### DATA EXTRACT
----

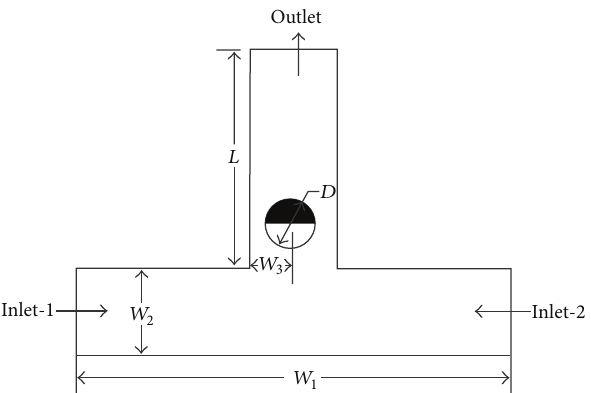
Figure 1: Schematic diagram of the T-shaped microchannel with Janus cylinder.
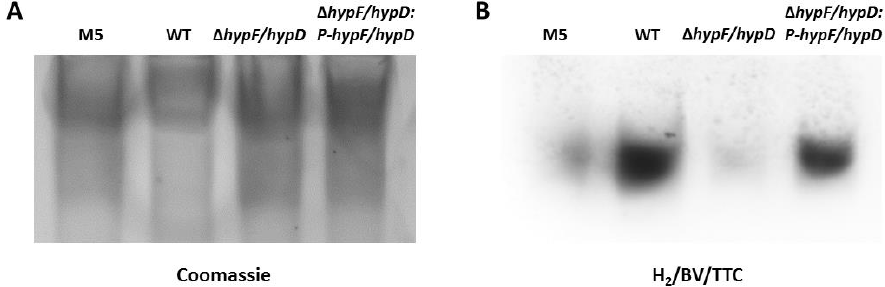
Figure 2. Zymogram of hydrogenase activity showing HypF/HypD is required for H 2 dependent reduction of 2.0 mM 2,3,5,-triphenyltetrazolium chloride (TTC) by the [NiFe]-hydrogenase. Sixty micrograms of total protein derived from M5, WT, ∆ hypF/hypD, and ∆ hypF/hypD: p-hypF/hypD grown anaerobically in Clostridial growth medium (CGM) containing 6.0% glucose was subjected to non-denaturing PAGE. ( A ) Image of gel containing cell lysates stained with Coomassie Simply Blue; ( B ) Image of the gel containing cell lysates stained under a hydrogen atmosphere with benzyl viologen (BV) and TTC as electron acceptors.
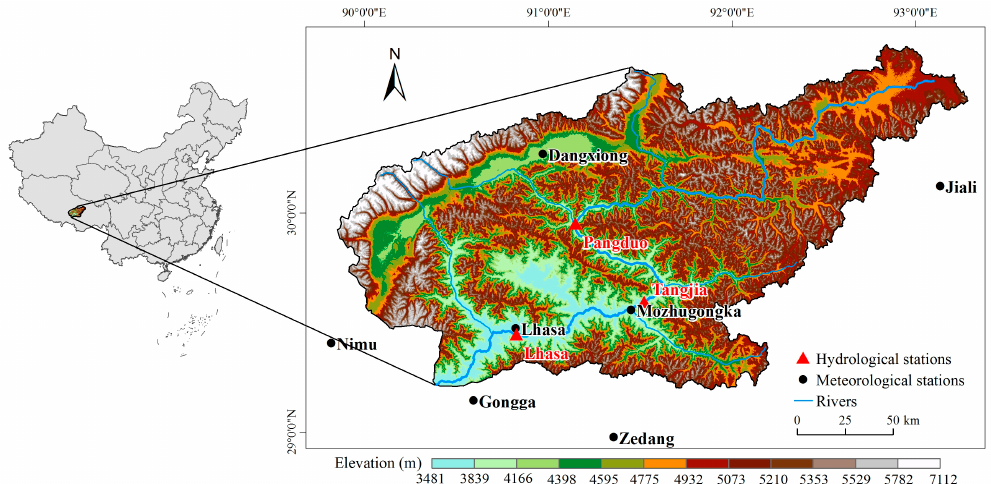
Figure 1. The location of the Lhasa River Basin and the hydrological stations and meteorological stations in this area.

----

### PROBLEM REQUIREMENTS
Go through the listing above and write it all out exactly, leaving out any picture.

### ANSWER TO THE PROBLEM
Figure 1: Schematic diagram of the T-shaped microchannel with Janus cylinder.
Figure 2. Zymogram of hydrogenase activity showing HypF/HypD is required for H 2 dependent reduction of 2.0 mM 2,3,5,-triphenyltetrazolium chloride (TTC) by the [NiFe]-hydrogenase. Sixty micrograms of total protein derived from M5, WT, ∆ hypF/hypD, and ∆ hypF/hypD: p-hypF/hypD grown anaerobically in Clostridial growth medium (CGM) containing 6.0% glucose was subjected to non-denaturing PAGE. ( A ) Image of gel containing cell lysates stained with Coomassie Simply Blue; ( B ) Image of the gel containing cell lysates stained under a hydrogen atmosphere with benzyl viologen (BV) and TTC as electron acceptors.
Figure 1. The location of the Lhasa River Basin and the hydrological stations and meteorological stations in this area.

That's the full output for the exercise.